Linton-Stockton and Eastern Greene schools received WiFi hotspots in 2020 through grants from the Governor’s Emergency Education Relief Fund. Linton-Stockton Superintendent Kathy Goad said she uses a hotspot herself — otherwise she would be unable to work at home.

However, the hotspots for both corporations were purchased under contracts that expire this summer. Right now, neither district is sure the contracts will be renewed. 

“I can’t guarantee we’re going to be able to afford to extend that,” Eastern Greene Superintendent Trent Provo said.

Indiana bill could restrict e-learning

A House bill heading to Gov. Eric Holcomb could limit schools to three e-learning days that aren’t at least 50% synchronous. The bill, HB 1093, was adopted by the Indiana House and Senate last week.

Asynchronous instruction includes activities such as pre-recorded lectures and online discussion boards. Synchronous instruction would include live online class.
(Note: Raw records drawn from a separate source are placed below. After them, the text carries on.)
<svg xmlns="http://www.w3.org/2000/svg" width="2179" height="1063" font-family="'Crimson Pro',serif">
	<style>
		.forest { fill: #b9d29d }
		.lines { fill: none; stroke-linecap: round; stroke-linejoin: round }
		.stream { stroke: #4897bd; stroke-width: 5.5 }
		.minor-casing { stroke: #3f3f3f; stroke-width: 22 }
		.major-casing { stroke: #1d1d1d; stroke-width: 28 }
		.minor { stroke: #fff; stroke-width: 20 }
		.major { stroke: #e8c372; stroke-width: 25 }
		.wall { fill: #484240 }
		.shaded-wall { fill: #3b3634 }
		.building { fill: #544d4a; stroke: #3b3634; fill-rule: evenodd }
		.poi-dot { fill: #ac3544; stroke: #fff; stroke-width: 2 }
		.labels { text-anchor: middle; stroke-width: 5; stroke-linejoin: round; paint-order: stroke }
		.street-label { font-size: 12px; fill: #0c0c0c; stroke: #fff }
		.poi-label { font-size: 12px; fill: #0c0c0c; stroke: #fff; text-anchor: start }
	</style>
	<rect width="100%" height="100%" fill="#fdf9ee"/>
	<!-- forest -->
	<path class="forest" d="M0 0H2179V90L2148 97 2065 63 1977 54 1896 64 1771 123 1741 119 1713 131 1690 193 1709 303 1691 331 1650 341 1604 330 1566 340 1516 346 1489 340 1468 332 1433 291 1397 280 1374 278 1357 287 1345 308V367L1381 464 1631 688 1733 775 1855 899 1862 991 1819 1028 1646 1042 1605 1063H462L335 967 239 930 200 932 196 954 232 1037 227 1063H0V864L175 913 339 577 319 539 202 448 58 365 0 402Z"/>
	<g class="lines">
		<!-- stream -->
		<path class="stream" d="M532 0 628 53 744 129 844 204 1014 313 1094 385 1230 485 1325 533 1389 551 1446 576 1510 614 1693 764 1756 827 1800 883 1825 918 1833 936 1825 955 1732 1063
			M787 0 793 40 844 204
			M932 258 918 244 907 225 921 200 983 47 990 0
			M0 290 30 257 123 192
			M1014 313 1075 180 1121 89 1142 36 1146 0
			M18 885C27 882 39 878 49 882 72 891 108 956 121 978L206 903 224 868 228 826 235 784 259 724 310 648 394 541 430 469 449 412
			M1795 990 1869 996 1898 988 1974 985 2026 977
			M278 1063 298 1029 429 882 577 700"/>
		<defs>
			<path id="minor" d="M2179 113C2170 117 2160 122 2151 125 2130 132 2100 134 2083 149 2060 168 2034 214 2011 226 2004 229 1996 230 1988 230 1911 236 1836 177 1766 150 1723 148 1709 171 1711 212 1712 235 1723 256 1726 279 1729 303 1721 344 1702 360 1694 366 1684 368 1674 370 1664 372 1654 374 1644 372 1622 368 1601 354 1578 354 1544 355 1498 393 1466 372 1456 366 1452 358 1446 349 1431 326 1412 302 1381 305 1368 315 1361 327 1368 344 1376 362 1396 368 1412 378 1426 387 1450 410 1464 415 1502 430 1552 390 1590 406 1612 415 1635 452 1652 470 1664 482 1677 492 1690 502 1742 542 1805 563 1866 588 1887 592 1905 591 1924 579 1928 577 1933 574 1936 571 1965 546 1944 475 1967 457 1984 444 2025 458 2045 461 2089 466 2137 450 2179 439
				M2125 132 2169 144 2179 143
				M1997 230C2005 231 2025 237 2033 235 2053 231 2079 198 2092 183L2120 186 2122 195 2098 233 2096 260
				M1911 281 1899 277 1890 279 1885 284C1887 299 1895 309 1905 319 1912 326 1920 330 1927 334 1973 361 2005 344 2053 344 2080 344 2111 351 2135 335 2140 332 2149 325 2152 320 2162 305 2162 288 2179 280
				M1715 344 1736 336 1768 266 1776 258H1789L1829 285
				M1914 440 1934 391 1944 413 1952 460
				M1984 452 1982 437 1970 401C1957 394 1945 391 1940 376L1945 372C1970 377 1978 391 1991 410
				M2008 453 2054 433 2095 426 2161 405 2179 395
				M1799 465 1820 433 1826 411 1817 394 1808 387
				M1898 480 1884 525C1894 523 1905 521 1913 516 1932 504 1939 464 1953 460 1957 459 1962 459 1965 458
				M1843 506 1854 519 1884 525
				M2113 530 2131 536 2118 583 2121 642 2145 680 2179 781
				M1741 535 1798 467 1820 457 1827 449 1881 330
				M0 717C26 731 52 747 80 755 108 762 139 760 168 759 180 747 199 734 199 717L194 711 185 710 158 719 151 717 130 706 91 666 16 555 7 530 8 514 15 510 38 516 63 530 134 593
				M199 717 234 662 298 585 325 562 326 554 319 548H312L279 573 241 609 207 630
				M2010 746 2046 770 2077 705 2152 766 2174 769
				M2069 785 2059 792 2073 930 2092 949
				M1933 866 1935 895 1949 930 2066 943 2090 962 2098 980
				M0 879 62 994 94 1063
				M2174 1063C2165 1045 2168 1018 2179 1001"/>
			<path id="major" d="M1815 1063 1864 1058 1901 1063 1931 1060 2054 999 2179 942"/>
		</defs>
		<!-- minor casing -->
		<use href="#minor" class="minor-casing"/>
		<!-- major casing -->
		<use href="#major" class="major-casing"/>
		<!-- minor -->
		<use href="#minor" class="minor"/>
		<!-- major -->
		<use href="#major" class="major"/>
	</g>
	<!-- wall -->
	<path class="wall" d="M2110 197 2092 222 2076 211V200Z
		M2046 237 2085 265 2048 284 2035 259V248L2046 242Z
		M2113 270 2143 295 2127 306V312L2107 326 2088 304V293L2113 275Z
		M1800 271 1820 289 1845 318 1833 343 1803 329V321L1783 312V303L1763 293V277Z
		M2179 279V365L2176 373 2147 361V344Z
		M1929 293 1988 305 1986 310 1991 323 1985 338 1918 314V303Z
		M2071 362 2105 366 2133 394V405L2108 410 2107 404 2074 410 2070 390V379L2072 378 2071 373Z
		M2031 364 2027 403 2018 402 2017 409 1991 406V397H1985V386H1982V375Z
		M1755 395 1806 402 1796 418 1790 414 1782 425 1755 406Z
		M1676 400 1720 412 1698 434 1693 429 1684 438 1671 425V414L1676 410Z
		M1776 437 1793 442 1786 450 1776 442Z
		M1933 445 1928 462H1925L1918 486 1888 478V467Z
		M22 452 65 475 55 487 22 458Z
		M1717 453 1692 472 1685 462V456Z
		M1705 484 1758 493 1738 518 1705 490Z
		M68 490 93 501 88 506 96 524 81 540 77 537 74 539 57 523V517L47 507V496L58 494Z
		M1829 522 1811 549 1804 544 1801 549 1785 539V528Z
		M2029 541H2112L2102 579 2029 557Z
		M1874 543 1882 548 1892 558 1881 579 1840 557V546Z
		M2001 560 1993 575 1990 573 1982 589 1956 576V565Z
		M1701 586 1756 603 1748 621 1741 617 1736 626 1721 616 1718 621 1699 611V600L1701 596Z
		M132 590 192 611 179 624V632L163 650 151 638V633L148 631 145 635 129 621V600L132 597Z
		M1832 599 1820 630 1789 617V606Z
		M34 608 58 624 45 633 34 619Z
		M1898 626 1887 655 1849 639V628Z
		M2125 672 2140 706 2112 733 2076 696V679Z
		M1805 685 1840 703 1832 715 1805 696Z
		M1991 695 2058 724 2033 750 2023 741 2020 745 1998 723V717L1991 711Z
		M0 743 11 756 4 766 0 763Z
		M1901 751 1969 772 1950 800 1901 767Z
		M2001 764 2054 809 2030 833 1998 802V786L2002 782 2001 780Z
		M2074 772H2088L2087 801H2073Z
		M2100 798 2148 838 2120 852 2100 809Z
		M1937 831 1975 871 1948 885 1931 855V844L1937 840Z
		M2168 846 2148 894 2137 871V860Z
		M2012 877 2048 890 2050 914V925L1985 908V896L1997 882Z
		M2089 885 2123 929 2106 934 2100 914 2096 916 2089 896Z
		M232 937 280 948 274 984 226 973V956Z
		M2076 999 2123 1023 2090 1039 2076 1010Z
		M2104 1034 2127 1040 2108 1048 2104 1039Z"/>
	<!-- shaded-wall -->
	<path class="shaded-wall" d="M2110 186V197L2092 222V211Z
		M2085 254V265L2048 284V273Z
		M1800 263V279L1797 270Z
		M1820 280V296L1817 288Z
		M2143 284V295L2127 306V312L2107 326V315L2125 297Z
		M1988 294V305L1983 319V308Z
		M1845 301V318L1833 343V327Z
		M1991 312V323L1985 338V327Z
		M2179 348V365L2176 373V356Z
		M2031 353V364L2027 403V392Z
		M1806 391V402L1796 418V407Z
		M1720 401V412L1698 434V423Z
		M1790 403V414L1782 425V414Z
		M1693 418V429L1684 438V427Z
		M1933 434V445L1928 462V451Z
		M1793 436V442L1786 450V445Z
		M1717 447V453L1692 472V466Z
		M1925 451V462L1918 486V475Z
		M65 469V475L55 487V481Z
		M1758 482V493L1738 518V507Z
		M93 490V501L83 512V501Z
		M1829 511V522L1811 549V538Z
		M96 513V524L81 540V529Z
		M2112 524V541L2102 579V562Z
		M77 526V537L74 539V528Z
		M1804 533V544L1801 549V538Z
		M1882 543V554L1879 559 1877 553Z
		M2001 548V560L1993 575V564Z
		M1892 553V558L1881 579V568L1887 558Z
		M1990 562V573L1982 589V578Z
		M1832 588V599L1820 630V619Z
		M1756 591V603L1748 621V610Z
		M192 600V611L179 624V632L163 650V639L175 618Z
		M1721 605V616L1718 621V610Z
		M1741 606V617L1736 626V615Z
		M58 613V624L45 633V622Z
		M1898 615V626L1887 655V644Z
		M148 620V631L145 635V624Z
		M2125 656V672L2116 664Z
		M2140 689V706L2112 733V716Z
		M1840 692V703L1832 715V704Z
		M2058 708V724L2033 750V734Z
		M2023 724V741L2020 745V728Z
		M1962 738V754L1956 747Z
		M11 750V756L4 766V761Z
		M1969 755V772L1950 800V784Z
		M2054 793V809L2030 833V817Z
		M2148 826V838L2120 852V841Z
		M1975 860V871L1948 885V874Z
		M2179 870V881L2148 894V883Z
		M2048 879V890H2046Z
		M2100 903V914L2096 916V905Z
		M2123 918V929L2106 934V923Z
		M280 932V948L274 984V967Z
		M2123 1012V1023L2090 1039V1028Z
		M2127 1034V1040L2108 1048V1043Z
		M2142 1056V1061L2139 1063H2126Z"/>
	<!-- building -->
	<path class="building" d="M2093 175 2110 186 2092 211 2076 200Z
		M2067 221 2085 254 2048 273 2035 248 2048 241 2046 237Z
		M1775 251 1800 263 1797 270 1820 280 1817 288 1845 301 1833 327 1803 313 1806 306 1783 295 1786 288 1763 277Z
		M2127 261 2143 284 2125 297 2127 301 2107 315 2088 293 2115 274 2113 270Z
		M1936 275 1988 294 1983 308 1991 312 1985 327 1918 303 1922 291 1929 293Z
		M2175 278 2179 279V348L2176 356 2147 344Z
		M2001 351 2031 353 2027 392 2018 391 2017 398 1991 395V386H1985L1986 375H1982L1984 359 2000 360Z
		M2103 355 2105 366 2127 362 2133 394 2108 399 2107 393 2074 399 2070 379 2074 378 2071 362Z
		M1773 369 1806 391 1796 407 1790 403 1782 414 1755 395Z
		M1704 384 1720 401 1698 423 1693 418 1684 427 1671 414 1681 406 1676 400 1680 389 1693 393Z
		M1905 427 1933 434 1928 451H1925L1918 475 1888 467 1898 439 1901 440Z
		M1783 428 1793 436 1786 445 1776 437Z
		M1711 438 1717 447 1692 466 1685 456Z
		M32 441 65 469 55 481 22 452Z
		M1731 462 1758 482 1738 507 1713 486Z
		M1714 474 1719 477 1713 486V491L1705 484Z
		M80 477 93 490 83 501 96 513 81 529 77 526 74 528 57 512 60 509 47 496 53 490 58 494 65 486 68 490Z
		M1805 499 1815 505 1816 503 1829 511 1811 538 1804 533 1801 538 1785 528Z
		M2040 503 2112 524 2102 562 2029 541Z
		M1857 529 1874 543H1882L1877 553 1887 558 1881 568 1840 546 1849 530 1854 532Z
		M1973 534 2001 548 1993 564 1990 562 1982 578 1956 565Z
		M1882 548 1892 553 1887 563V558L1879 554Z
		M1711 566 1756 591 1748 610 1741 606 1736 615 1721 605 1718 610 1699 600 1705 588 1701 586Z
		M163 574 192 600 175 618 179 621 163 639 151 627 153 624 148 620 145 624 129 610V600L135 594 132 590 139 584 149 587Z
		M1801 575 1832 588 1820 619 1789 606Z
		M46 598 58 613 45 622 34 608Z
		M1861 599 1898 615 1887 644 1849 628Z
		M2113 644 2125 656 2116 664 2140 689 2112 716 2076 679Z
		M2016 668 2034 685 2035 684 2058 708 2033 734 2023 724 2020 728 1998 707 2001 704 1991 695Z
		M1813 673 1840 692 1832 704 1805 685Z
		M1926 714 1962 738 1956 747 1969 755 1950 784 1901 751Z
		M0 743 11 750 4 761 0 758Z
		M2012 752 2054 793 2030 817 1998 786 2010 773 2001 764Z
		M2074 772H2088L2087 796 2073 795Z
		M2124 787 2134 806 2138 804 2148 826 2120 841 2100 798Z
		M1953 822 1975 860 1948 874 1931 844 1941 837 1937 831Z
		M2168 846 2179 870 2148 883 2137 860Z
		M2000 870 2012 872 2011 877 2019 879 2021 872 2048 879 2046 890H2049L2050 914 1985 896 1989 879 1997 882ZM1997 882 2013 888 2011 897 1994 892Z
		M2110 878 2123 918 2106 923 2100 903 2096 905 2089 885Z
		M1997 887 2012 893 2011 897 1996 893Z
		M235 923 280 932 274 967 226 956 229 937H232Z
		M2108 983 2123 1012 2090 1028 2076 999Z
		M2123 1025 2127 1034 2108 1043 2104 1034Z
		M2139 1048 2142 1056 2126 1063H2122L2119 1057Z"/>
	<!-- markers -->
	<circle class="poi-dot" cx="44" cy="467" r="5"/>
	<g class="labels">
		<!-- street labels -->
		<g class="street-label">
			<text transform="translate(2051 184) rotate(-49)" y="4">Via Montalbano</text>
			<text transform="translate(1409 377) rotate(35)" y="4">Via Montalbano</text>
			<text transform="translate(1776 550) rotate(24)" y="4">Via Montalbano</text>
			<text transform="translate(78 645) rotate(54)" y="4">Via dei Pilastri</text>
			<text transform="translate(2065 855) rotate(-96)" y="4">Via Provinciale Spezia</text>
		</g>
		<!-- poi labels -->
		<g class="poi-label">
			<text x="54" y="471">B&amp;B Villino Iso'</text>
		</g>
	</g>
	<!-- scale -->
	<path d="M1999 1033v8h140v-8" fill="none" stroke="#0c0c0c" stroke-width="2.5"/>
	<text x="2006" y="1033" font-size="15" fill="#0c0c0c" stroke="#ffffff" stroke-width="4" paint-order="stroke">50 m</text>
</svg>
If the bill becomes law, it will go into effect this July. Schools could request waivers to this new rule under "extraordinary circumstances," the bill reads.

On e-learning days, students at Linton-Stockton schools who can’t get internet access have to complete the work after they return to school, Goad said.

“They would have to do the work after, along with the learning that they were doing in class,” she said. “It was just a disadvantage to those children.”

Eastern Greene schools require the same, Provo said. Sometimes, if an e-learning day was planned out far enough in advance, the schools could provide paper packets. But in instances like sudden bad weather or emergencies, that isn’t possible.

Goad said the House bill could affect how the school corporation determines its calendars in the future, meaning that e-learning days may be replaced with snow days.

“Whether the kids have access or not would certainly play into that, as well,” Goad said. “Because especially with the last two years, we don’t want our kids missing on-campus learning any more than what they have to.”

Provo said Eastern Greene schools try to implement as few e-learning days as possible for the same reason.

“There’s really no replacement for being in the classroom,” he said.